A bailout could provide the funds necessary to complete research and development of the lithium-ion battery and other potentially profitable green technologies. It will take time for the battery to become a viable technology, as issues with cooling, size and cost continue to challenge engineers. Government support could help expedite the developmental process, however, while paving the way for the creation of new jobs in related industry. Brett Smith, also of the Center for Automotive Research, thinks the lithium-ion battery could present a real opportunity, not only to reduce carbon emissions but also to create the kind of green-collar jobs that could reinvigorate the slumping manufacturing sector. "In trying to reduce our reliance on foreign oil," Smith argues, "we should not replace it with a reliance on imported batteries."

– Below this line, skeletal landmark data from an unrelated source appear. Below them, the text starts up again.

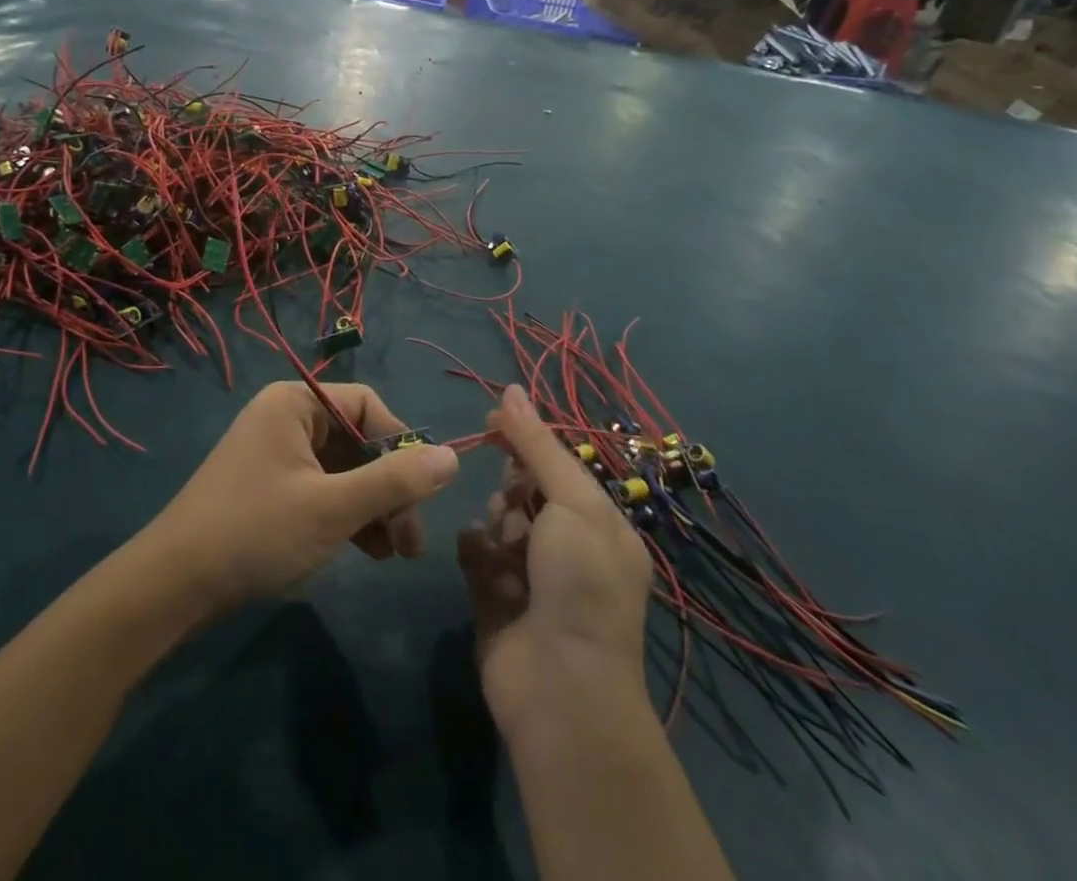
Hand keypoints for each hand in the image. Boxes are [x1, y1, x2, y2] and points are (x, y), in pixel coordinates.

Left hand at [146, 382, 459, 620]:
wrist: (174, 585)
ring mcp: (277, 454)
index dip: (400, 445)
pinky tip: (369, 551)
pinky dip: (348, 515)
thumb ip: (395, 482)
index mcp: (295, 403)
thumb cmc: (256, 531)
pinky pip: (324, 489)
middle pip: (359, 440)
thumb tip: (453, 458)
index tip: (422, 493)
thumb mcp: (333, 507)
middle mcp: (286, 418)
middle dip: (389, 487)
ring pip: (344, 469)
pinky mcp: (271, 488)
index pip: (368, 406)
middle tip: (412, 540)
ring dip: (374, 507)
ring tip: (396, 554)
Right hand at [457, 386, 652, 728]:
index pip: (559, 464)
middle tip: (514, 503)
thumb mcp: (571, 502)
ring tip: (504, 548)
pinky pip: (477, 553)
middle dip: (514, 487)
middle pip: (525, 488)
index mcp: (599, 524)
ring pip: (498, 517)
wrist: (561, 688)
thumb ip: (537, 445)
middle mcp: (567, 546)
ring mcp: (529, 573)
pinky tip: (484, 567)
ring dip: (497, 522)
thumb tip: (511, 387)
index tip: (494, 419)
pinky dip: (478, 553)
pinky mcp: (494, 596)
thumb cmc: (579, 583)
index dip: (528, 439)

By conceiving an industry bailout as a social compact, the government could require automakers to protect American jobs and wage-and-benefit standards, eliminate unprofitable and unsustainable product lines and transform their outdated business models. Unlike the $700 billion thrown at overleveraged financial institutions, a bailout along these lines would yield productive results for the real economy and could initiate a broader federal commitment to reindustrializing the country through a much-needed green-collar jobs program. If GM can once again make a product people want to buy, if it can once again generate well-paying jobs for American workers while moving domestic industry away from its reliance on fossil fuels, then that would be a government bailout worth considering.